Leveraging RAFT Storage for Resilient Secret Management: Deploying HashiCorp Vault on GKE (High Availability Mode)

PJ
Google Cloud - Community

--

August 15, 2024

PJ Resident Architect, Google Cloud

What is HashiVault, & Why Hashi Vault? Because your secrets deserve a vacation in Fort Knox, not a sticky note on your monitor. Jokes apart, In today’s world, applications and systems rely on a multitude of secrets — passwords, API keys, certificates, and more. These sensitive pieces of information are the keys to your kingdom, and keeping them safe is paramount. That’s where HashiCorp Vault comes in. HashiCorp Vault works “secret management as a service,” model. It provides a centralized, secure, and audit-able way to manage and protect these critical assets.

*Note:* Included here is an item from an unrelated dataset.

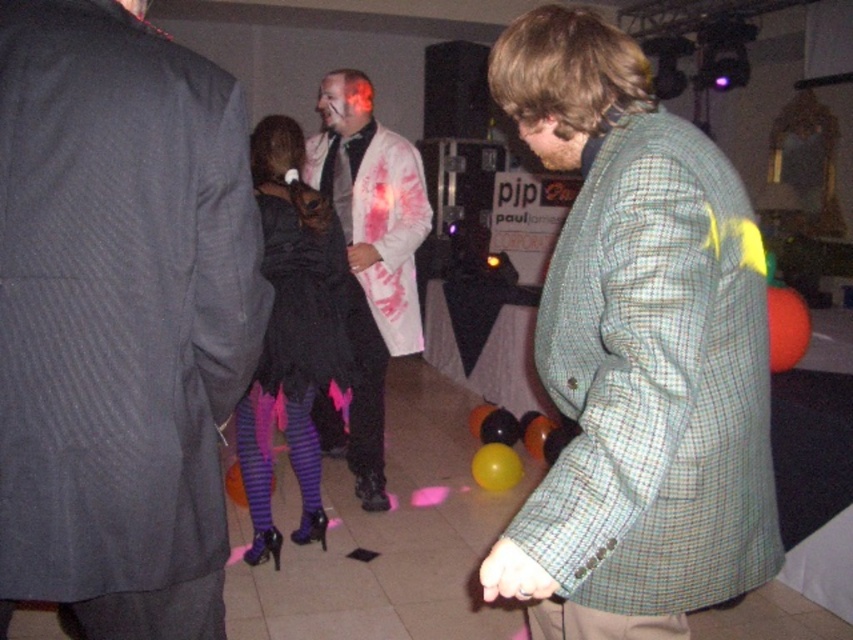
Question: Which of the following is the farthest from the observer?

Some of the benefits it provides over traditional secret management solutions is to act as a static secret store for encrypted key-value pairs; a secret generation tool to dynamically generate on-the-fly credentials; and pass-through encryption service so that applications don’t need to roll their own encryption.

Deployment Strategy There are few choices that need to be made for a well thought HashiVault deployment configuration. Those are mentioned below as you keep reading, at high level they fall in 3 categories — choice of platform, Vault Mode & Choice of Backend datastore.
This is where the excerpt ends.